Source: Molecular Imaging and Biology Published:2025


Abstract

Purpose: We aim to perform radiogenomic profiling of breast cancer tumors using dynamic contrast magnetic resonance imaging (MRI) for the estrogen receptor (ER), progesterone receptor (PR), and human epidermal growth factor receptor 2 (HER2) genes. Methods: The dataset used in the current study consists of imaging data of 922 biopsy-confirmed invasive breast cancer patients with ER, PR, and HER2 gene mutation status. Breast MR images, including a T1-weighted pre-contrast sequence and three post-contrast sequences, were enrolled for analysis. All images were corrected using N4 bias correction algorithms. Based on all images and tumor masks, a bounding box of 128 × 128 × 68 was chosen to include all tumor regions.
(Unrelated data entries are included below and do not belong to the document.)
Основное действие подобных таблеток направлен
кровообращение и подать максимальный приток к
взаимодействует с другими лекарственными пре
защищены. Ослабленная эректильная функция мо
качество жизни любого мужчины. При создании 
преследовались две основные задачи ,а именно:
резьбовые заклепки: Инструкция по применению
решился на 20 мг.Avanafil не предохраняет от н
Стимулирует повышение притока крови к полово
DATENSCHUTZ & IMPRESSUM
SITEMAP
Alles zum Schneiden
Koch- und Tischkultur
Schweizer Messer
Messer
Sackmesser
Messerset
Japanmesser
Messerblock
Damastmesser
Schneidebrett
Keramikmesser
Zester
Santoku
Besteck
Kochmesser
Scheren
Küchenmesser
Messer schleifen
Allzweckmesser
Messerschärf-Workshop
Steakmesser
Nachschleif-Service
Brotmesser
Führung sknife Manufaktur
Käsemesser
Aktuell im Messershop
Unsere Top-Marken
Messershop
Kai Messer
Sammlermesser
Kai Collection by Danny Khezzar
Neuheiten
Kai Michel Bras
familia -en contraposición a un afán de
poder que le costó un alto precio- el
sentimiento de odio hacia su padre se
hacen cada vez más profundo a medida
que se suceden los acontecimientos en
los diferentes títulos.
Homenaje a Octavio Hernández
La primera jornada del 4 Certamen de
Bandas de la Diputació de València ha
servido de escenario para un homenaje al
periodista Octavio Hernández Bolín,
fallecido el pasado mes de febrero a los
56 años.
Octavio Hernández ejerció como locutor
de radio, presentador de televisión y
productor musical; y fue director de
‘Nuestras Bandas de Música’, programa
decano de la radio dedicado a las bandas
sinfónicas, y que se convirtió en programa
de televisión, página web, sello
All networks were implemented in 3D fashion with input sizes of 128 × 128 × 68, and four images were input to each network for multi-channel analysis. Data were randomly split into train/validation (80%) and test set (20%) with stratification in class (patient-wise), and all metrics were reported in 20% of the untouched test dataset. Results: For ER prediction, SEResNet50 achieved an AUC mean of 0.695 (CI95%: 0.610–0.775), a sensitivity of 0.564, and a specificity of 0.787. For PR prediction, ResNet34 achieved an AUC mean of 0.658 (95% CI: 0.573–0.741), a sensitivity of 0.593, and a specificity of 0.734. For HER2 prediction, SEResNext101 achieved an AUC mean of 0.698 (95% CI: 0.560–0.822), a sensitivity of 0.750, and a specificity of 0.625. Conclusion: The current study demonstrated the feasibility of imaging gene-phenotype decoding in breast tumors using MR images and deep learning algorithms with moderate performance. © The Author(s) 2025.